──────── Source information

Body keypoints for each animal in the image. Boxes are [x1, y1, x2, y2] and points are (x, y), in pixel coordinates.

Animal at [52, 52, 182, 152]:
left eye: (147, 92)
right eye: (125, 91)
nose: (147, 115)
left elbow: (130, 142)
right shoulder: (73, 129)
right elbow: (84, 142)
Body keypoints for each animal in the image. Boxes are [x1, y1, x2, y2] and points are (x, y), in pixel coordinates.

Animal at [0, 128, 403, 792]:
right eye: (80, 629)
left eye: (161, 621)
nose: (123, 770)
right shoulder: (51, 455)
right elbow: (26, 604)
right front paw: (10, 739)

────────────────
──────── Source information

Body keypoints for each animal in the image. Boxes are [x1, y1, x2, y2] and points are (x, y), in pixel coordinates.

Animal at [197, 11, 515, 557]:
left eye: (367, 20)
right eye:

────────────────

The problem:
Within the material above, the line with "nose: (123, 770)" opens the range and the line with "right front paw: (10, 739)" closes it; reproduce that range word for word.

Reply:
nose: (123, 770)
right shoulder: (51, 455)
right elbow: (26, 604)
right front paw: (10, 739)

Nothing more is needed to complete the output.